Page images and extracted text

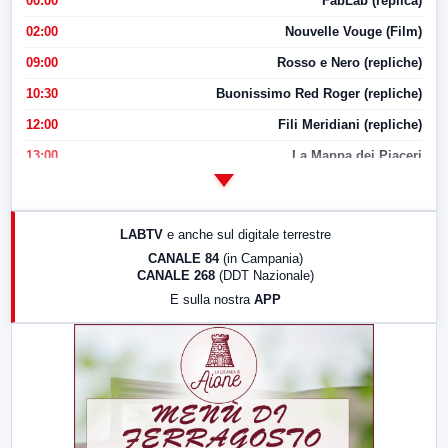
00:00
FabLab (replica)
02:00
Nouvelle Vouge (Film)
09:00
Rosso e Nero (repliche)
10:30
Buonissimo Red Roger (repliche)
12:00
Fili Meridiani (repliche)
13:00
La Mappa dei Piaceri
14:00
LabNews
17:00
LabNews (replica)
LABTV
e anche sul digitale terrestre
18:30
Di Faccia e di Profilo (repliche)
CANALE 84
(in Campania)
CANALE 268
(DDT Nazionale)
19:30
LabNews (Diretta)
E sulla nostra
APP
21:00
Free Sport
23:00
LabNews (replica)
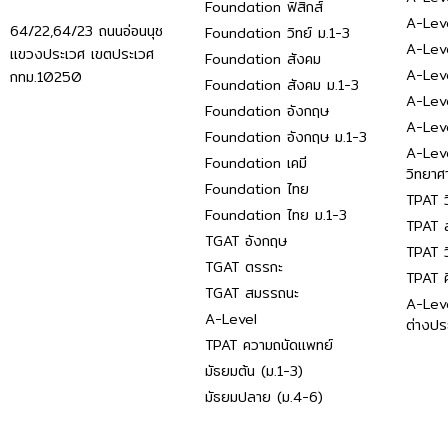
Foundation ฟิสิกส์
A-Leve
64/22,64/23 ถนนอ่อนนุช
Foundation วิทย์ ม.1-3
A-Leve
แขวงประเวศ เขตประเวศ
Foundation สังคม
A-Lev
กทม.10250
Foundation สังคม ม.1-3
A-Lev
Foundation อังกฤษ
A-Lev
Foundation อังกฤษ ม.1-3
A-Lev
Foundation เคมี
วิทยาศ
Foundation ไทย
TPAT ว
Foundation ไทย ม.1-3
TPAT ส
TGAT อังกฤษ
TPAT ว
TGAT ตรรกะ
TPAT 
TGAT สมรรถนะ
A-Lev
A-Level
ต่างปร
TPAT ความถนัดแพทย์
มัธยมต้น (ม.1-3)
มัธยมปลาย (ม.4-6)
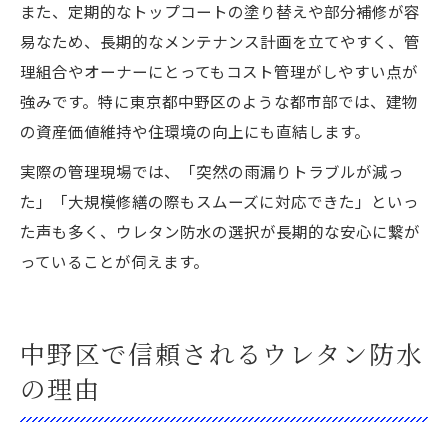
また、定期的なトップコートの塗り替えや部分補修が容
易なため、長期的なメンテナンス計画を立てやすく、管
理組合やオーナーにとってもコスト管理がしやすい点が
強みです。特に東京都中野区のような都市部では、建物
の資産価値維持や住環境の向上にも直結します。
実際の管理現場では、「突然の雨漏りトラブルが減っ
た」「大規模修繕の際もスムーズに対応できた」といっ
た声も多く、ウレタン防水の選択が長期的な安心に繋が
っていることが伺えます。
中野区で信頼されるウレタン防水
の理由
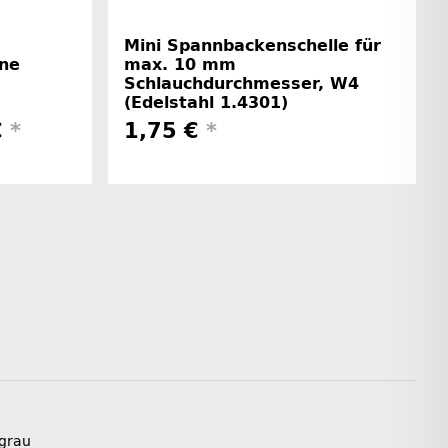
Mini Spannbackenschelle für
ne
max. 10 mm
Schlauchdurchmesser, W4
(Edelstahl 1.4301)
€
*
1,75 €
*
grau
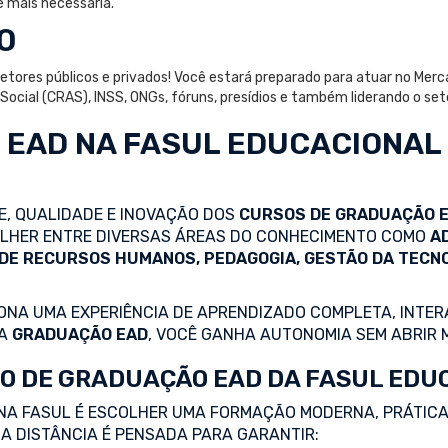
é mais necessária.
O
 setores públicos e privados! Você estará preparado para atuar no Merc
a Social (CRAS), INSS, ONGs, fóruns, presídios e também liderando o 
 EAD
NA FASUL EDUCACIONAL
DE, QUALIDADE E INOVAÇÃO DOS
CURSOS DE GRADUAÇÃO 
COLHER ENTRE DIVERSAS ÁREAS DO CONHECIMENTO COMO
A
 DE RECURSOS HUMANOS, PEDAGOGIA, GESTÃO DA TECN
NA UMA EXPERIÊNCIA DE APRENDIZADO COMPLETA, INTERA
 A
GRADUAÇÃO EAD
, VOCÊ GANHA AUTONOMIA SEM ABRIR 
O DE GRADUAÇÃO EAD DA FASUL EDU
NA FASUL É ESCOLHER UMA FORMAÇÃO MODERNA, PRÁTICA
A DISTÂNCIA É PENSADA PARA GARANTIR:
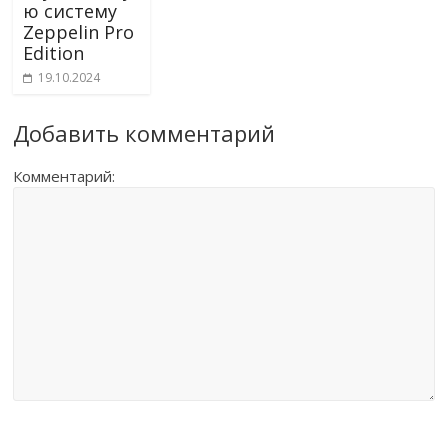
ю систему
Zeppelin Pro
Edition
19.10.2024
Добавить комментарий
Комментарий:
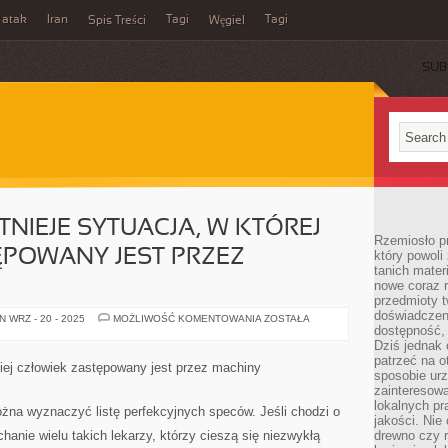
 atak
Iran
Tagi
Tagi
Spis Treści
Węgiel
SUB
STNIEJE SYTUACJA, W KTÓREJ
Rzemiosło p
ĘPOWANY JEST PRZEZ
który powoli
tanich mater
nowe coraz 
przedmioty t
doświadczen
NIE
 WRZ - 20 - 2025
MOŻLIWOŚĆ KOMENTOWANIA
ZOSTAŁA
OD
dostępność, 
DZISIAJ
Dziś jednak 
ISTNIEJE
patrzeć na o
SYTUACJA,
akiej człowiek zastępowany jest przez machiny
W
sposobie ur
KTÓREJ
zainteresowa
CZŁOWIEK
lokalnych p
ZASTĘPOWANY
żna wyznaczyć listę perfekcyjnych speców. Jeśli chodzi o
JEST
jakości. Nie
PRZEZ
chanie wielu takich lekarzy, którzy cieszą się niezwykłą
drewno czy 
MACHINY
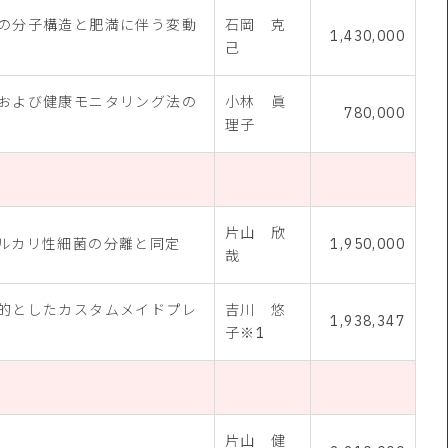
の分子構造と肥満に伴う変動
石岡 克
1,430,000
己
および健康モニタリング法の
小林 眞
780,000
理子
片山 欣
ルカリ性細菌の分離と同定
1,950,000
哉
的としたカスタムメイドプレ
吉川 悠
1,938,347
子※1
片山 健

* * *

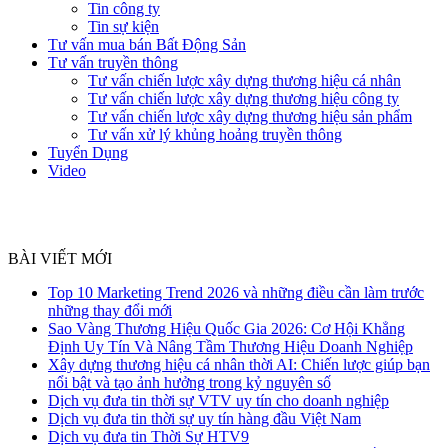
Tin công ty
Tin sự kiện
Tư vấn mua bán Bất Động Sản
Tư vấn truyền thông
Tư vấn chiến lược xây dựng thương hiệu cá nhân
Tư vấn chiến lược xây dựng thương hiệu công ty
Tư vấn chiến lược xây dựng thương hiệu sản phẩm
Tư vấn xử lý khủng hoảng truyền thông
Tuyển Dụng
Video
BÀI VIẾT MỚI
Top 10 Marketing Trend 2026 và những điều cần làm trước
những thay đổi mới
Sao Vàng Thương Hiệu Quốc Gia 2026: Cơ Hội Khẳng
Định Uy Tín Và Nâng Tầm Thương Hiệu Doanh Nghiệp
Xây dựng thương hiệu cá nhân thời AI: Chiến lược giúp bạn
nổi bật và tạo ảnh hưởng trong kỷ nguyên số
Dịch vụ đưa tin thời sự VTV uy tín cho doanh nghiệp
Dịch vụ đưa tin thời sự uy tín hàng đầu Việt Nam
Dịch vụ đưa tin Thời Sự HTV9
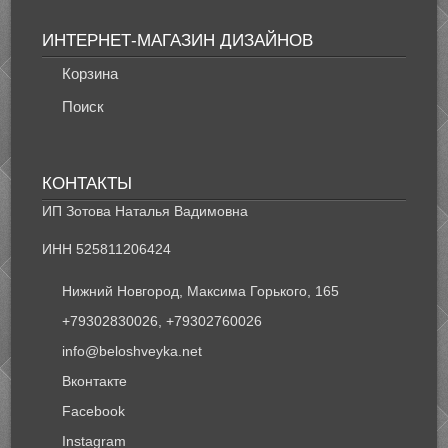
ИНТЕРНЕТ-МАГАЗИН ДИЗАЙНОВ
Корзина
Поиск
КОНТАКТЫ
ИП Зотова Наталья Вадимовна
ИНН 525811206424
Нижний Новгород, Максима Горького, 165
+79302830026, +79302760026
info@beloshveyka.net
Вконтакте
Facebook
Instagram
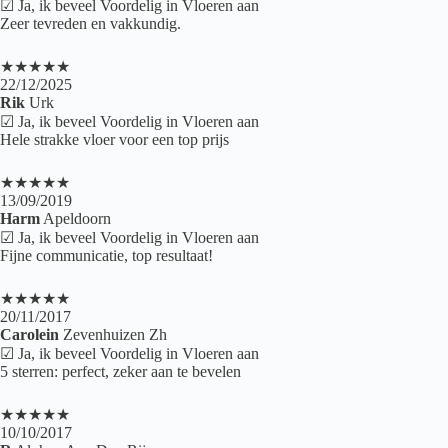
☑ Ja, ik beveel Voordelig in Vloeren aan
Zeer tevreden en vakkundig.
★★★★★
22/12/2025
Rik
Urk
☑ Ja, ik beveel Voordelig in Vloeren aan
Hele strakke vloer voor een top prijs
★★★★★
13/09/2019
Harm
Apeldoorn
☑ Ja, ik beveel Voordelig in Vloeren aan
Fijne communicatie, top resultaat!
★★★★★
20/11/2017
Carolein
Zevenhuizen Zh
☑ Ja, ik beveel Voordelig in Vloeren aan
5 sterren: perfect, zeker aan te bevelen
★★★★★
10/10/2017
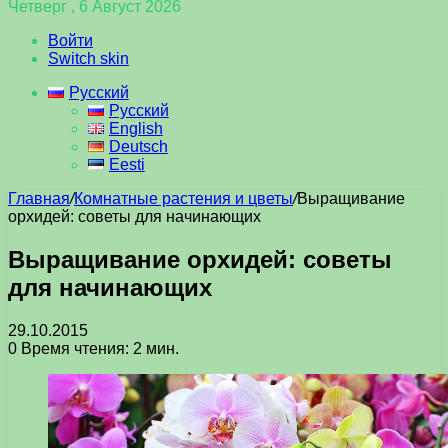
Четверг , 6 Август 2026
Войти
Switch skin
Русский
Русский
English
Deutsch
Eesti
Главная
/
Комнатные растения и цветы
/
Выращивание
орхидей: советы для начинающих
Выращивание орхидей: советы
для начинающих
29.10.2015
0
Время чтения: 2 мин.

---

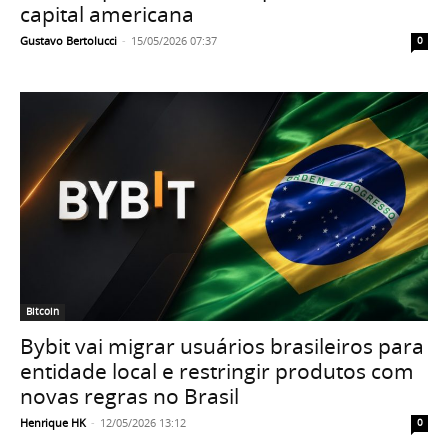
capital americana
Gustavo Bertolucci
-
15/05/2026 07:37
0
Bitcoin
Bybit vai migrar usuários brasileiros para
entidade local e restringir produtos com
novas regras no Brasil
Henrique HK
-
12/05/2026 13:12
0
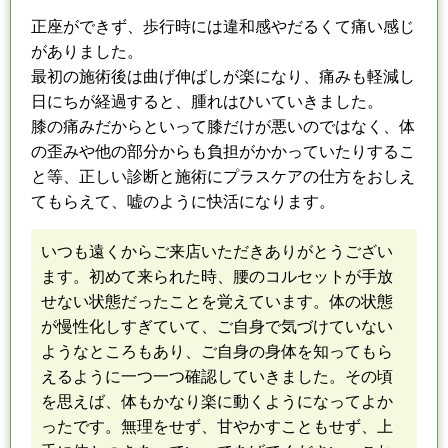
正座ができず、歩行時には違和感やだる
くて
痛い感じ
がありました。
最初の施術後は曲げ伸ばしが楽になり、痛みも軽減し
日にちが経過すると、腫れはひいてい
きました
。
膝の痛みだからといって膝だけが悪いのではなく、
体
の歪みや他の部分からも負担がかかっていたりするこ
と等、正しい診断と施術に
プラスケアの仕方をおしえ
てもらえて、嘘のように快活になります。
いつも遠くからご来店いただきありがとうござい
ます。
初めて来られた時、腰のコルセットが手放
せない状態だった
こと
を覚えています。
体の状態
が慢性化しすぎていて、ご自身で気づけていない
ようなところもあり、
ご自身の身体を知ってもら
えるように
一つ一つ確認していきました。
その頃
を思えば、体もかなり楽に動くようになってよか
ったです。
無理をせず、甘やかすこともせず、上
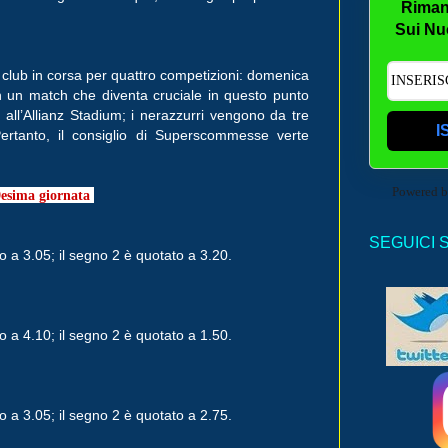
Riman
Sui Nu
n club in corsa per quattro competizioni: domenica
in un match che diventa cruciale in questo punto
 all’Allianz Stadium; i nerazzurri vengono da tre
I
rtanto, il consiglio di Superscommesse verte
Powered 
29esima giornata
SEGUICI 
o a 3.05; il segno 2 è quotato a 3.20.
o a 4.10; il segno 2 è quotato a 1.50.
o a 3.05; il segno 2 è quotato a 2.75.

### TASK INSTRUCTIONS:
Where in the records does the word "repliche" appear? Copy each line that holds it.

### WRITTEN RESPONSE:
Rosso e Nero (repliche)
Buonissimo Red Roger (repliche)
Fili Meridiani (repliche)
Di Faccia e di Profilo (repliche)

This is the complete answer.